(Data records)
• • • • •

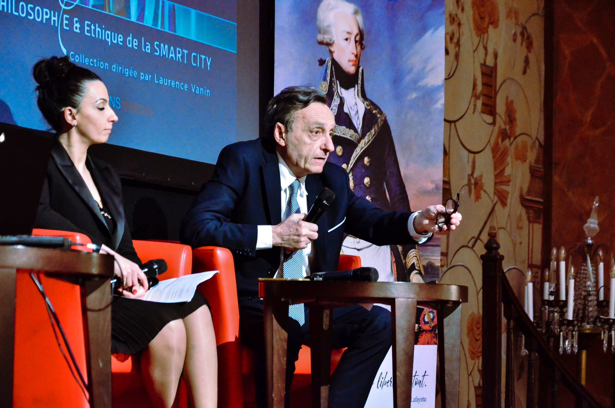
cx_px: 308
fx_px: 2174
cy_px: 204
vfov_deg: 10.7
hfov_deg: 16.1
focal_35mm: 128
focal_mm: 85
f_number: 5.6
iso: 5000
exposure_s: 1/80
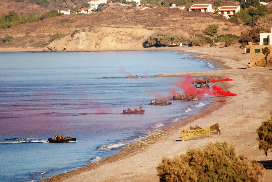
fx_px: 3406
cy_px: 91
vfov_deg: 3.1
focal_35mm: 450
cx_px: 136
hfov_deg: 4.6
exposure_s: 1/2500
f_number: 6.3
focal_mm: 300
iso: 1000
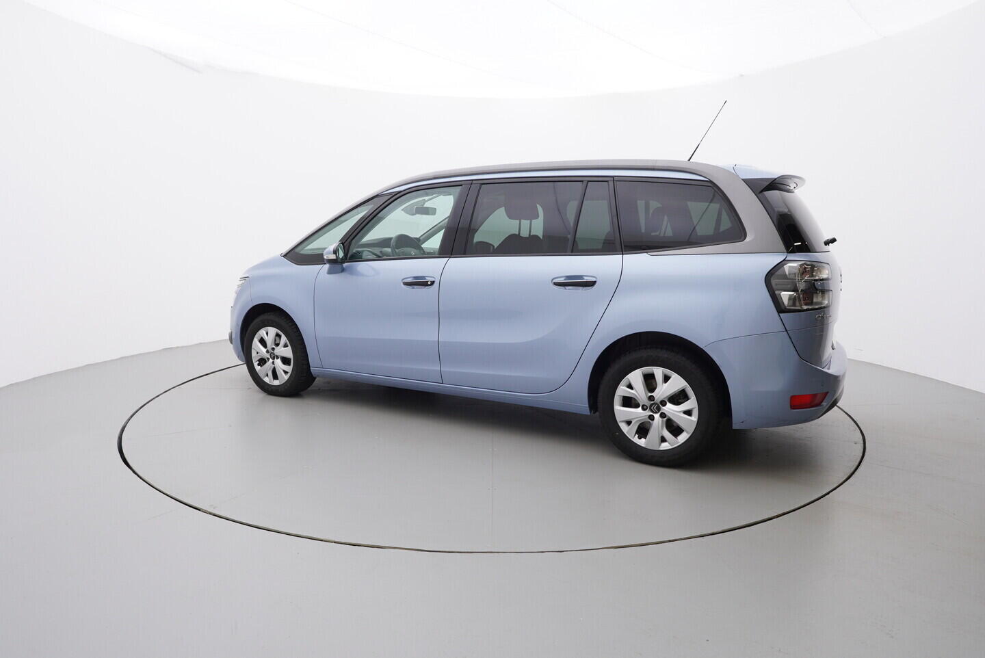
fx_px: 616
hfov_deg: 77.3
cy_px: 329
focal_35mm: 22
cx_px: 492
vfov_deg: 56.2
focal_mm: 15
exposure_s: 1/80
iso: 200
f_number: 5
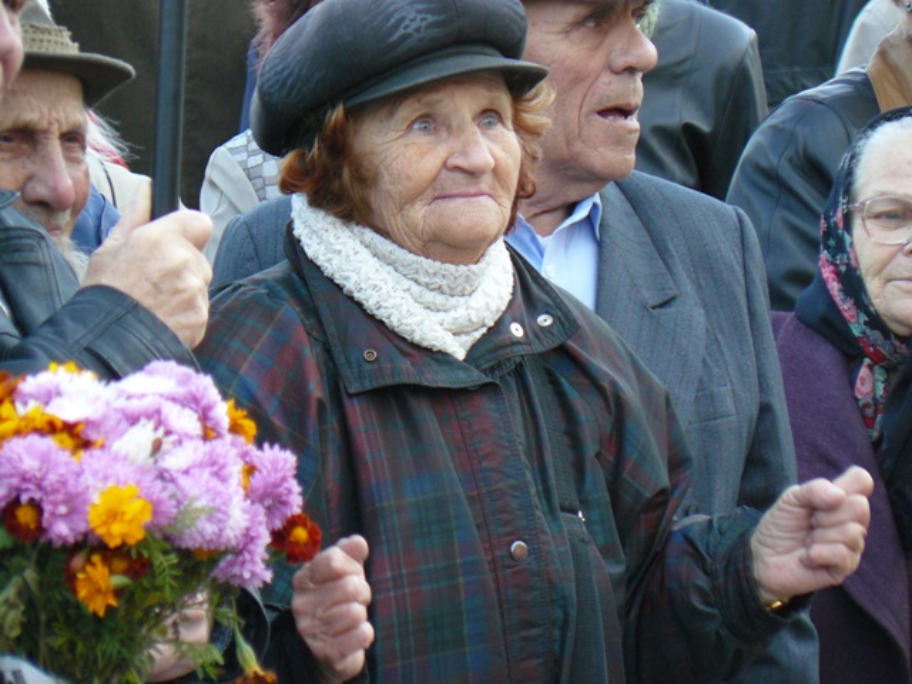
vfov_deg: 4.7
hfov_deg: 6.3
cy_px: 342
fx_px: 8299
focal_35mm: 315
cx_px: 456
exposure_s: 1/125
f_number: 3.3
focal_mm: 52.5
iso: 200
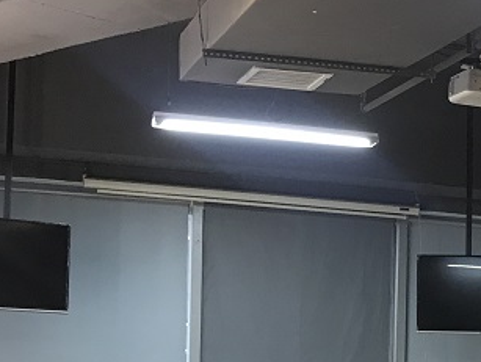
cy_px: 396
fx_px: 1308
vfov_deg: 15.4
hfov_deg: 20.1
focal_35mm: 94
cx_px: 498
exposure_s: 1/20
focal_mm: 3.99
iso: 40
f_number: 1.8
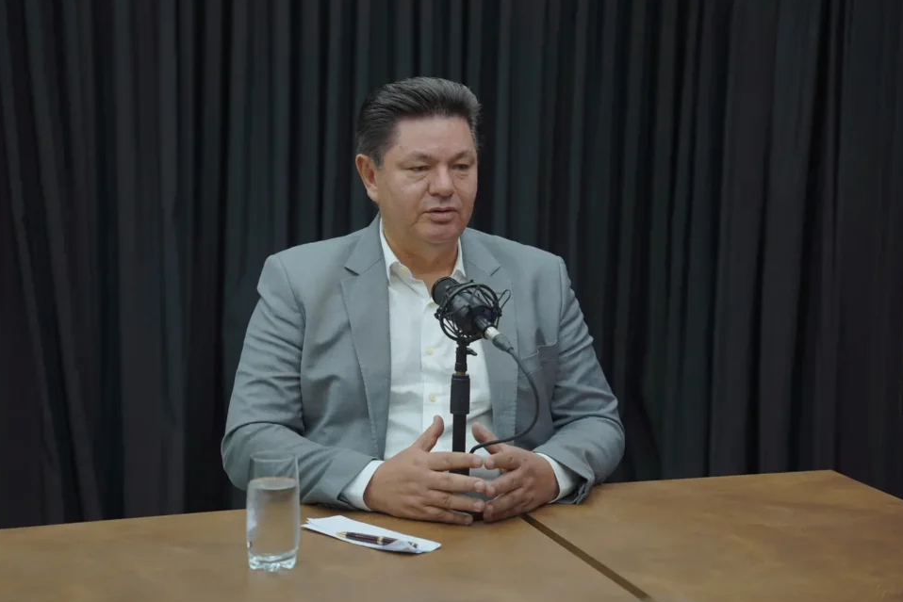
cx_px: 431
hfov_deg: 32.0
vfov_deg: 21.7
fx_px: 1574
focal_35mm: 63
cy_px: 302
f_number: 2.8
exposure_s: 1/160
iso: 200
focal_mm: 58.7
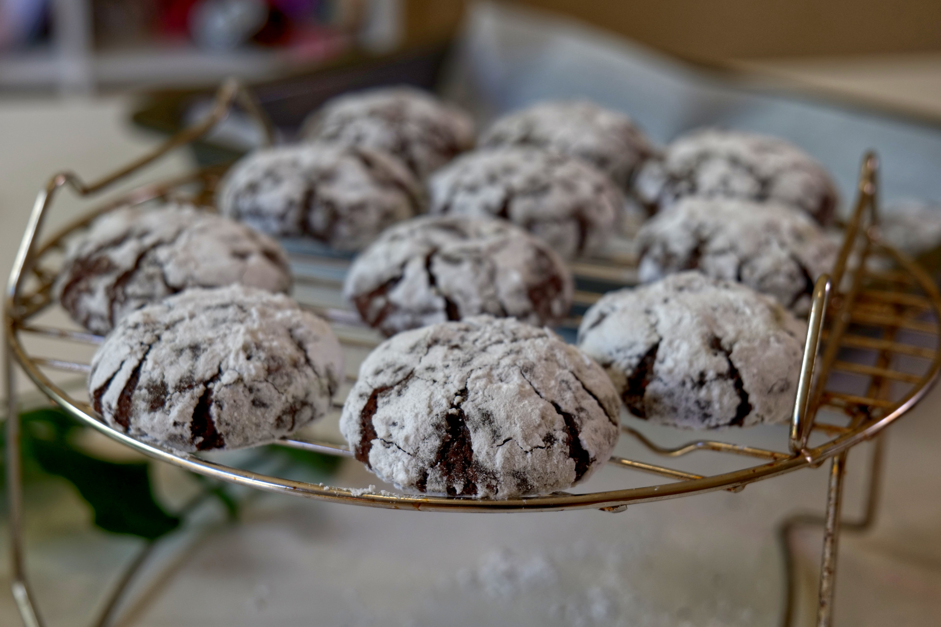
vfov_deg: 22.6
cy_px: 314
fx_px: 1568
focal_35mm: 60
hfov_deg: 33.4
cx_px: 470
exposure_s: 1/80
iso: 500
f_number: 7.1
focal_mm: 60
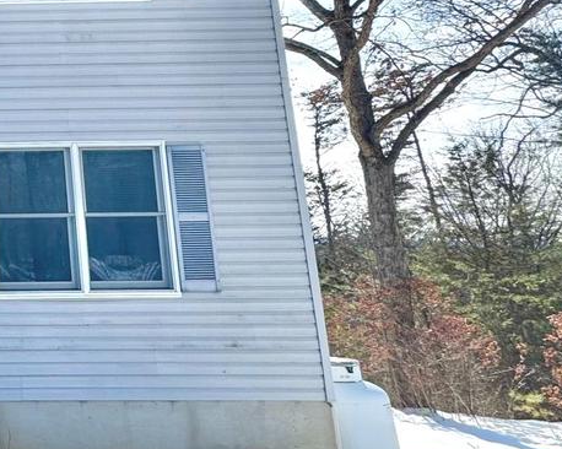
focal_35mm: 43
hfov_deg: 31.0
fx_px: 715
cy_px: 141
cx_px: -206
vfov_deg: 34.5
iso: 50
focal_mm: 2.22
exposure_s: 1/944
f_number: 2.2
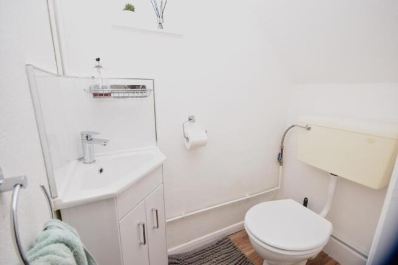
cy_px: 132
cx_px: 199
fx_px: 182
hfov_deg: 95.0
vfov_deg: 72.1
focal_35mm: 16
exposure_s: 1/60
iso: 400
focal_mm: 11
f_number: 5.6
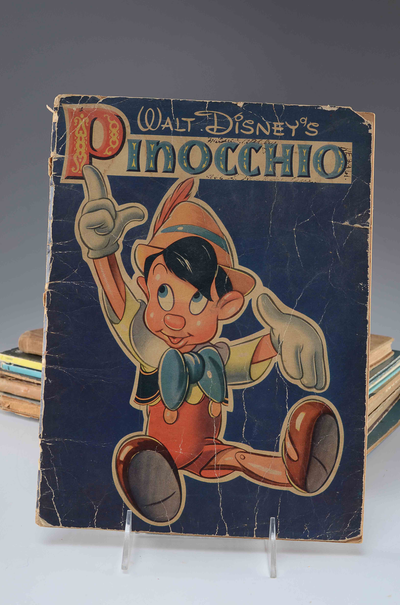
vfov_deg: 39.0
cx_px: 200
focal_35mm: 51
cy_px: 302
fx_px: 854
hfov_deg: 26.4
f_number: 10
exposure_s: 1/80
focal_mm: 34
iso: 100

• • • • •

### YOUR TASK
Output, line for line and exactly, the records above from their first line through the one with "fx_px: 1568", both ends included, but no pictures.

### WORKED SOLUTION
cx_px: 308
fx_px: 2174
cy_px: 204
vfov_deg: 10.7
hfov_deg: 16.1
focal_35mm: 128
focal_mm: 85
f_number: 5.6
iso: 5000
exposure_s: 1/80
fx_px: 3406
cy_px: 91
vfov_deg: 3.1
focal_35mm: 450
cx_px: 136
hfov_deg: 4.6
exposure_s: 1/2500
f_number: 6.3
focal_mm: 300
iso: 1000
fx_px: 616
hfov_deg: 77.3
cy_px: 329
focal_35mm: 22
cx_px: 492
vfov_deg: 56.2
focal_mm: 15
exposure_s: 1/80
iso: 200
f_number: 5
vfov_deg: 4.7
hfov_deg: 6.3
cy_px: 342
fx_px: 8299
focal_35mm: 315
cx_px: 456
exposure_s: 1/125
f_number: 3.3
focal_mm: 52.5
iso: 200
cy_px: 396
fx_px: 1308
vfov_deg: 15.4
hfov_deg: 20.1
focal_35mm: 94
cx_px: 498
exposure_s: 1/20
focal_mm: 3.99
iso: 40
f_number: 1.8
cx_px: 431
hfov_deg: 32.0
vfov_deg: 21.7
fx_px: 1574
focal_35mm: 63
cy_px: 302
f_number: 2.8
exposure_s: 1/160
iso: 200
focal_mm: 58.7
vfov_deg: 22.6
cy_px: 314
fx_px: 1568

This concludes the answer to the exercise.